The study employed a retrospective cohort design utilizing 2,300 paediatric CXRs sourced from two independent hospital datasets. The technical approach focused on ensemble learning strategies applied to MLLMs:

Base Model: The study utilized MedGemma-4B-it, a specialized medical large language model.
Agent Configuration: Fifteen independent MedGemma-4B-it agents were deployed to classify each CXR.
Classification Task: Agents categorized images into five pneumonia likelihood categories.
Ensemble Strategies: Three aggregation methods were tested and compared against the performance of a single "average agent":
1. Majority Voting: Hard voting based on the most frequent class prediction.
2. Soft Voting: Aggregation based on the average probability scores across agents.
3. GPTOSS-20B Aggregation: A larger model used to synthesize the outputs of the smaller agents.
Evaluation Metrics:
- Primary: One-vs-Rest (OvR) Area Under the Receiver Operating Characteristic Curve (AUROC).
- Secondary: Accuracy, Sensitivity, Specificity, F1-score, Cohen's Kappa, and One-vs-One (OvO) AUROC.
- Validation: Statistical significance was assessed across both a "balanced" dataset and a "real-world" dataset.

3. Key Contributions

Ensemble MLLM Framework: The paper demonstrates that ensembling multiple smaller, specialized MLLM agents can outperform individual agents and potentially rival traditional deep learning classifiers in medical imaging tasks.
Optimization of Aggregation: It identifies Soft Voting as the superior aggregation strategy for this specific task, outperforming both Majority Voting and larger model aggregation (GPTOSS-20B).
Dual-Functionality: The proposed system addresses the dual need for high diagnostic accuracy and natural language explainability, allowing for direct communication of findings to diverse stakeholders (clinicians and patients).
Privacy-Preserving Architecture: The system is designed to support near real-time decision-making while maintaining privacy, making it suitable for integration into emergency department workflows.

4. Results

The experimental results indicated that the Soft Voting ensemble strategy significantly outperformed the baseline average agent across both datasets:

OvR AUROC: Showed statistically significant improvements ( $p_{balanced} = 0.0002$ , $p_{real-world} = 0.0003$ ).
Accuracy: Significant gains were observed ( $p_{balanced} = 0.0008$ , $p_{real-world} < 0.0001$ ).
Cohen's Kappa: Improved agreement with ground truth ( $p_{balanced} = 0.0006$ , $p_{real-world} = 0.0054$ ).
OvO AUROC: Enhanced multi-class discrimination ( $p_{balanced} < 0.0001$ , $p_{real-world} = 0.0011$ ).
F1-Score: The balanced dataset showed a superior F1-value ( $p = 0.0028$ ).

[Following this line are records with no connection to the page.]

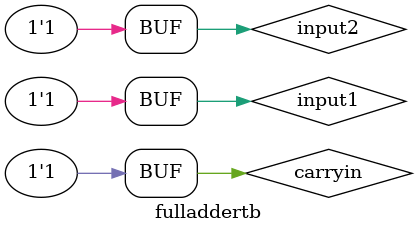
<source format=v>
`timescale 1ns / 100ps 
 
module fulladdertb; 
 
reg input1;
reg input2;
reg carryin;
 
wire out;
wire carryout;
 
 
fulladder uut (
.x(input1),
.y(input2),
.cin(carryin),
.A(out),
.cout(carryout)
);
 
initial
begin

input1 =0;
input2 =0;
carryin =0;
#20; input1 =1;
#20; input2 =1;
#20; input1 =0;
#20; carryin =1;
#20; input2=0;
#20; input1=1; 
#20; input2=1;
#40;
end
 
 
initial
begin
$dumpfile("test.vcd");
$dumpvars(0,fulladdertb);
$monitor("time = %2d, CIN =%1b, IN1=%1b, IN2=%1b, COUT=%1b, OUT=%1b", $time,carryin,input2, input1,carryout,out);
end
 
endmodule
</source>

Notably, the system demonstrated high specificity, which is crucial for triage applications to minimize false positives while effectively flagging high-risk cases.

5. Significance

This research validates that ensemble strategies can unlock the latent potential of MLLMs in medical imaging, overcoming their historical underperformance compared to traditional deep learning models. By achieving high diagnostic accuracy combined with explainable outputs, the system offers a viable solution to radiologist shortages. It has the potential to be integrated into emergency departments to accelerate triage, reduce reporting delays, and improve patient outcomes through early detection of paediatric pneumonia, all while preserving data privacy.